The May 13 report on retail sales showed that Americans were simply not spending money the way economists had been expected, especially after the crash in oil prices we saw in the second half of 2014.
This disappointing report led some to declare that the US economy was heading for a recession, the word absolutely no one expected to come up in 2015. A recession, or two consecutive quarters of negative growth, is the kind of thing that would almost certainly put a Fed interest rate hike off the table.
And while many would argue that with inflation still running below the Fed's 2% target, and wage growth still tepid, the Fed shouldn't be thinking about hiking rates anyway, a recession would make any argument moot. You simply don't tighten financial conditions into an economy that is slowing down.
Earlier this week, we highlighted comments from Deutsche Bank's Jim Reid, who said we may well be looking at an economy that shrank in the first half of the year, as our old friend - the Atlanta Fed's GDPNow tracker - currently indicates that the economy grew just 0.7% in the second quarter. Expectations for future revisions to first quarter GDP indicate that the economy may have shrunk 1% or more to start the year.
Add these quarters together and you're in the red.
A determined Fed
On Friday, Federal Reserve chair Janet Yellen reiterated the view that the economic slowdown we saw to start the year was transitory.
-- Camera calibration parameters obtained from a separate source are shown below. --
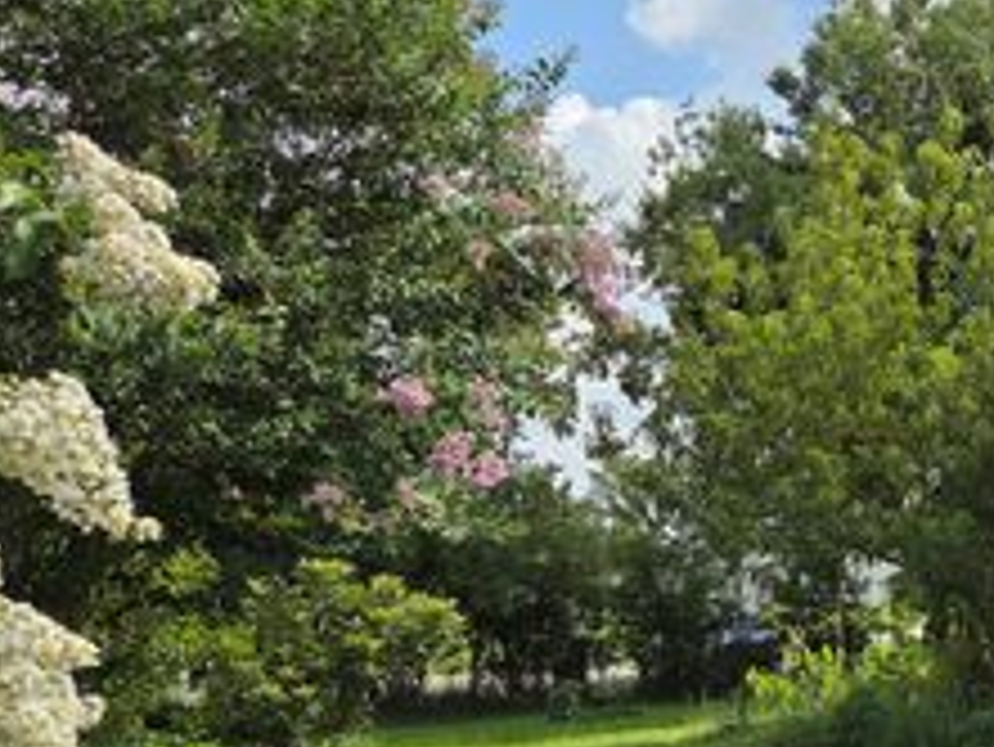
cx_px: 1093
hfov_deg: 32.4
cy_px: 623
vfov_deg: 27.4
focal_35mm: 52
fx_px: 1494
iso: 80
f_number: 1.8
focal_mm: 5.4
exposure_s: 1/6034
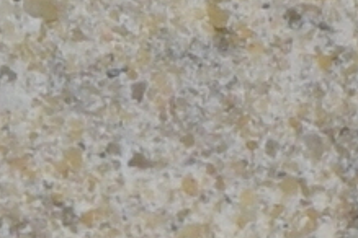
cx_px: -87
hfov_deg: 2.2
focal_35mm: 919
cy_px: 478
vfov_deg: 1.5
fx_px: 9138
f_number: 5.6
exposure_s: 1/60
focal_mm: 140
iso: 320
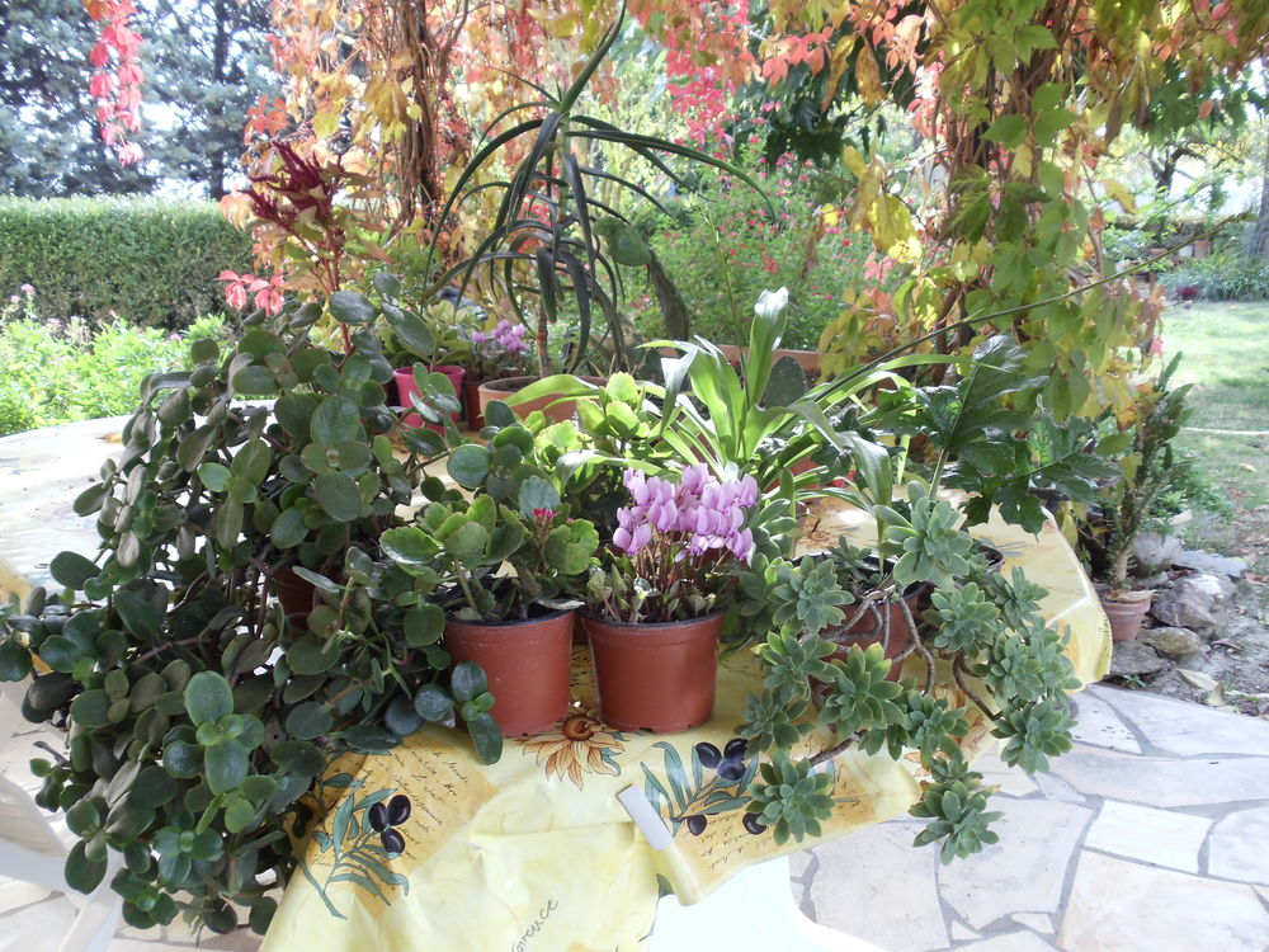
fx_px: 1613
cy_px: 476
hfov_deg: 42.9
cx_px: 634
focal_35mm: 44
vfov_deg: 32.9
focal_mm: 6
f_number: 3.5
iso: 100
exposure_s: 1/60
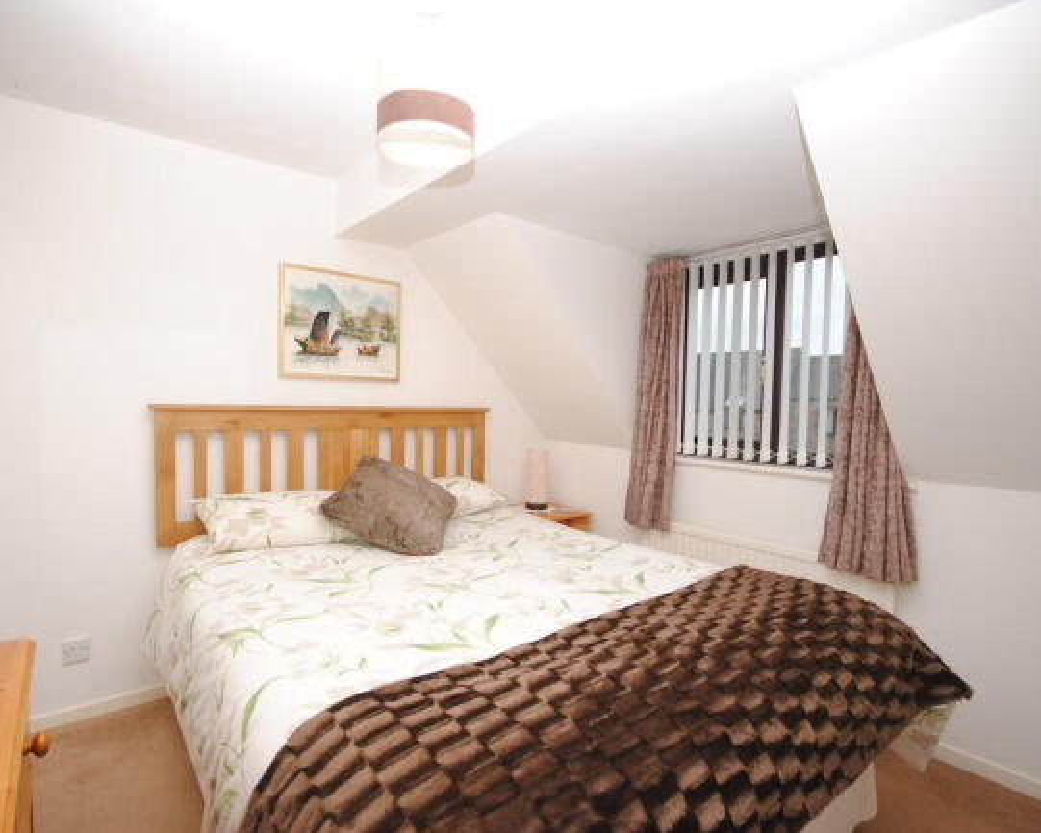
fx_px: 524
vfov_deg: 77.0
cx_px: 490
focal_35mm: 17
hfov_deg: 89.5
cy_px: 416
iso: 200
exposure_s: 1/60
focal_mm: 10
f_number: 4
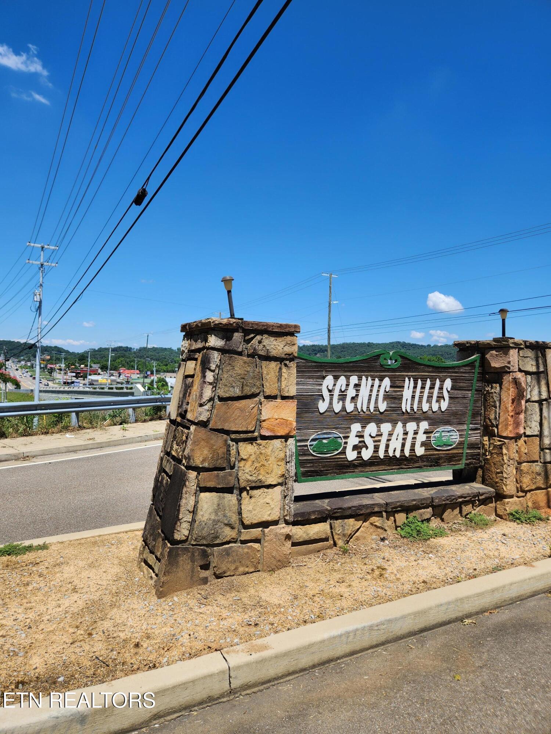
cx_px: 276
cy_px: 367
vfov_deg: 73.9
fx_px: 488
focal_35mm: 23
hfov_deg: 58.9
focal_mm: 5.4
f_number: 1.8
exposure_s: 1/1819
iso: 20
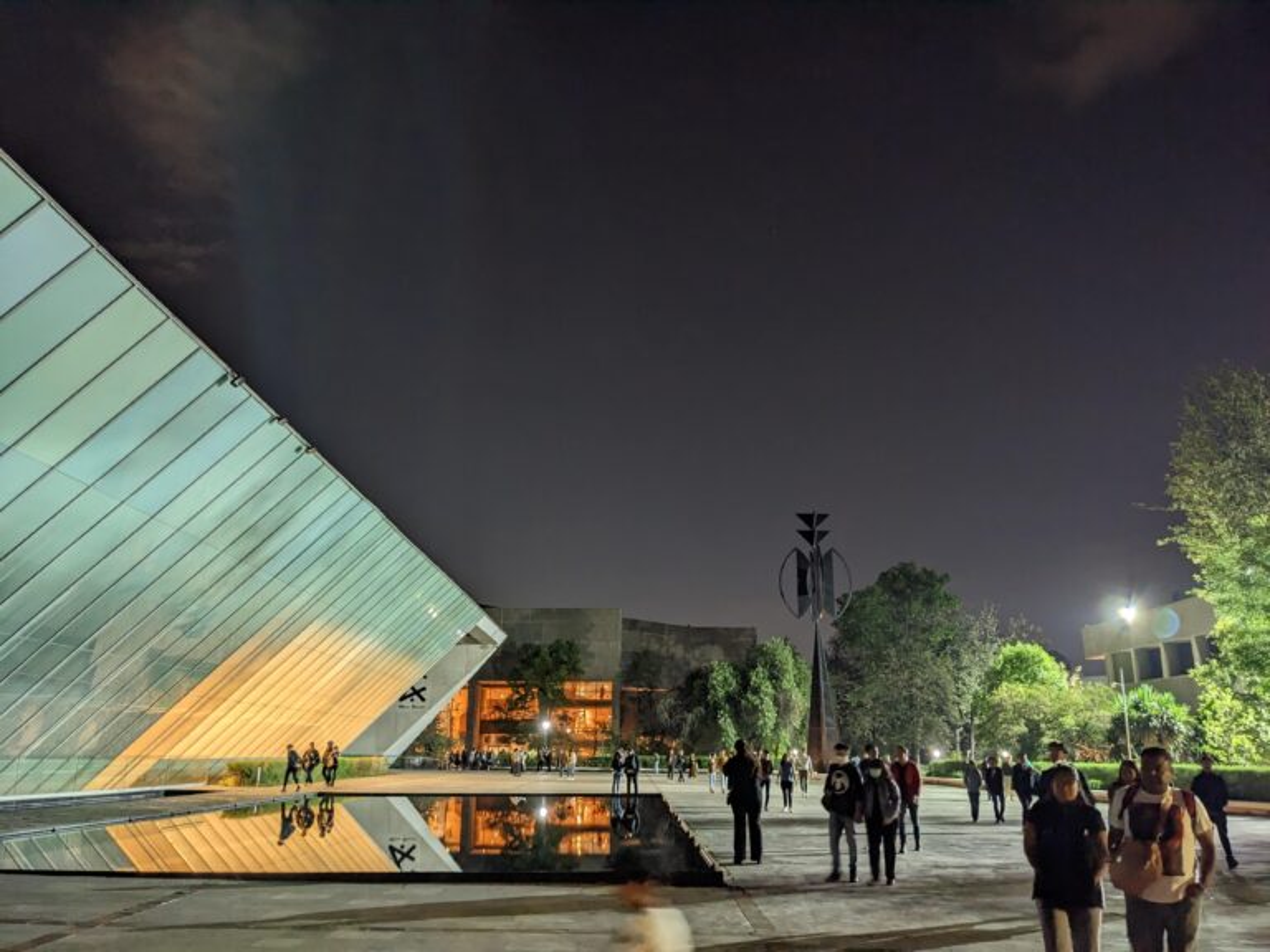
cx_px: 635
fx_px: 991
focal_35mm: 27
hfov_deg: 65.3
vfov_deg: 51.4
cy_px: 476
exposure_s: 1/13.3
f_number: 1.73
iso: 262
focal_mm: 4.38
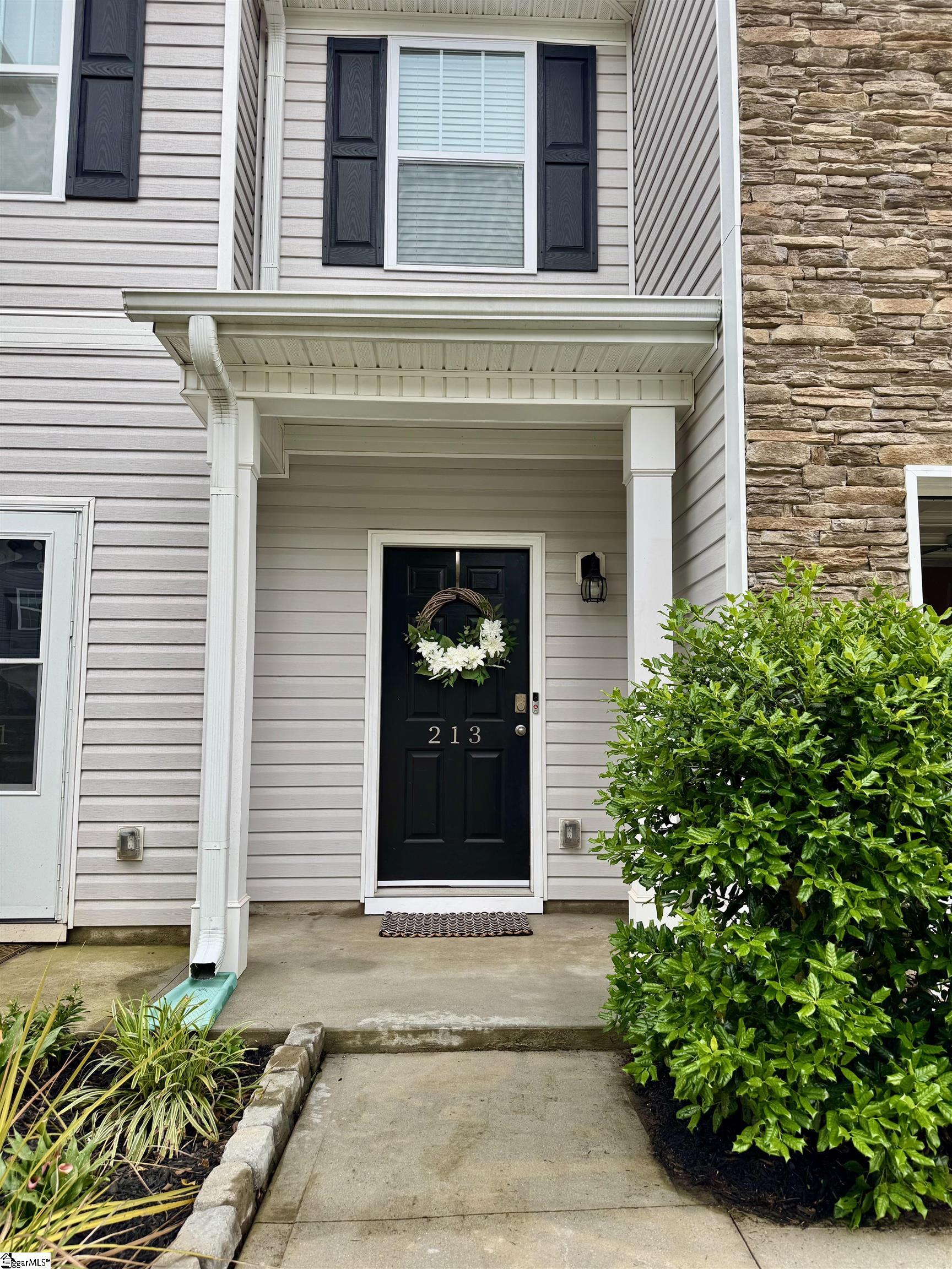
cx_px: 476
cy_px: 634
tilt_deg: +7.6
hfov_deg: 56.8
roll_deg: -0.3
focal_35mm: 24
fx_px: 880
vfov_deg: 71.6
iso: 80
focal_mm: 6.76
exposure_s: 1/323
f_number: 1.78
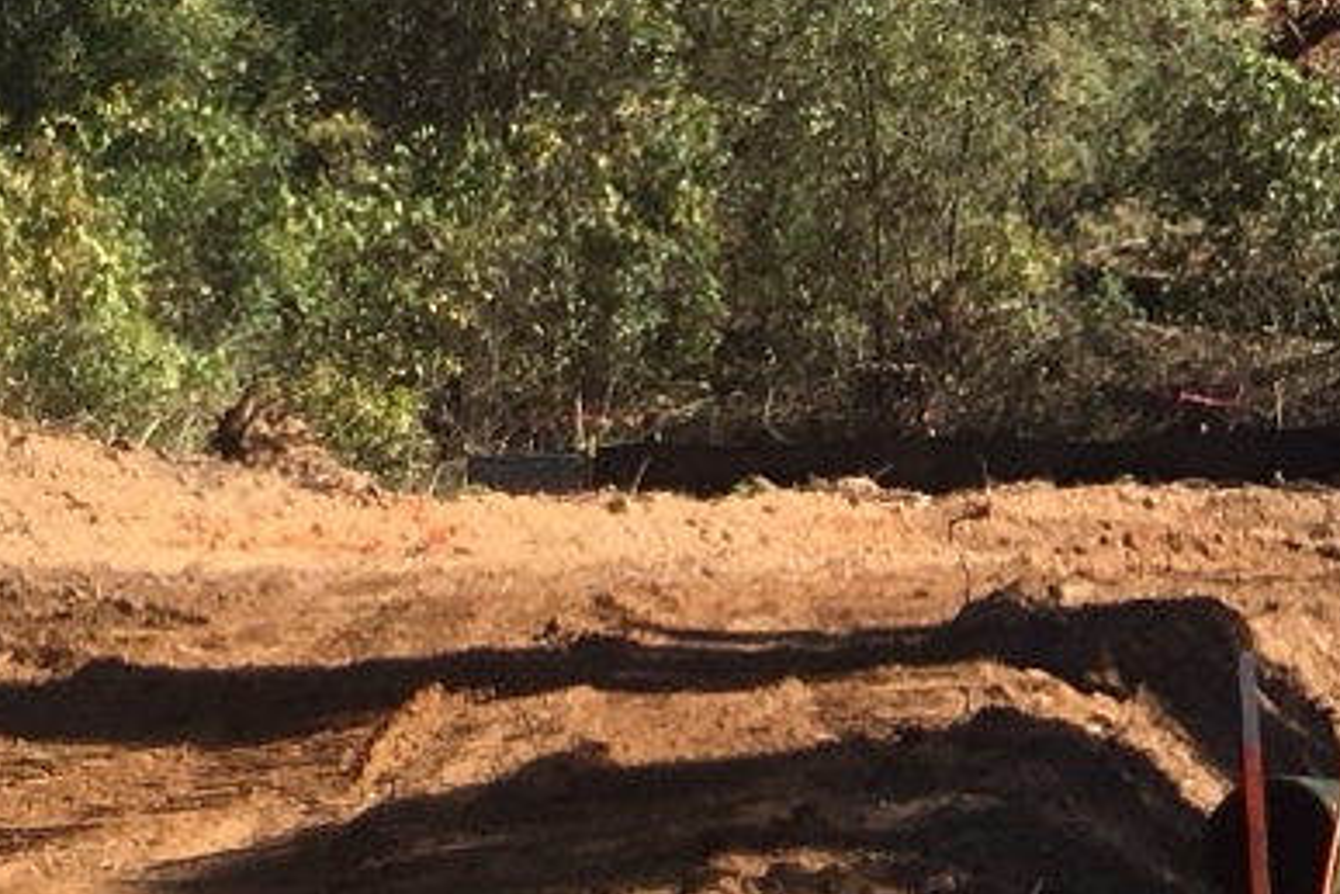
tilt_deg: -0.6
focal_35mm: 156
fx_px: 5806
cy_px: -884
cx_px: 2199
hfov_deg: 12.3
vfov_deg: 8.4
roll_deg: -0.3
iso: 25
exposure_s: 1/1148
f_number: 2.2
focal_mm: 4.15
Speaking in Providence, Rhode Island, Yellen said:
If confirmed by further estimates, my guess is that this apparent slowdown was largely the result of a variety of transitory factors that occurred at the same time, including the unusually cold and snowy winter and the labor disputes at ports on the West Coast, both of which likely disrupted some economic activity. And some of this apparent weakness may just be statistical noise. I therefore expect the economic data to strengthen.
Yellen added:
For this reason, if the economy continues to improve as I expect, I think it will be appropriate at some point this year to take the initial step to raise the federal funds rate target and begin the process of normalizing monetary policy.
Mark Wilson/Getty Images
And while it is doubtful anyone at the Fed would characterize their decision to raise rates as a "just because," sort of thing, the Fed is still clearly pointing itself towards a rate hike later this year.
Earlier this week we highlighted an excerpt from the Fed Minutes that indicated the Fed is clearly concerned about potential negative reactions from markets to a change in monetary policy. In fact, some folks in markets believed Yellen would use her speech Friday as something like a trial balloon to see how markets handle indications that we're approaching a regime change.
Markets, for their part, took Yellen's words on Friday in stride.
"...any specific projection I write down will turn out to be wrong."
In her speech on Friday, Yellen admitted that her outlook for Fed policy is predicated on an economic recovery that, in her mind, is coming up.
But this is no guarantee.
Making forecasts is a tricky thing. It is more or less guess work. And in her speech on Friday, Yellen said, "I am describing the outlook that I see as most likely, but based on many years of making economic projections, I can assure you that any specific projection I write down will turn out to be wrong, perhaps markedly so."And so whether or not the economy the Fed believes we have comes back to life or not is the million-dollar unknown.
What we know is that the Federal Reserve expects the economy will be back. And if this is the case, the Federal Reserve will raise interest rates this year. What we also know is that the economy performed worse to start the year than almost anyone foresaw, and a bounceback is no sure thing.
How these tensions resolve themselves - a stubbornly soft economy and a stubbornly determined Fed - is the biggest question in markets for the rest of this year.
A Federal Reserve rate hike could come and go without a hitch, making the market's collective hand-wringing all seem for naught. The economy could come storming back, leading us to ask if there isn't, perhaps, a problem with how we adjust for winter.
Or, as happened in April, the conversation could change, leading us to ask a new set questions to a new set of problems.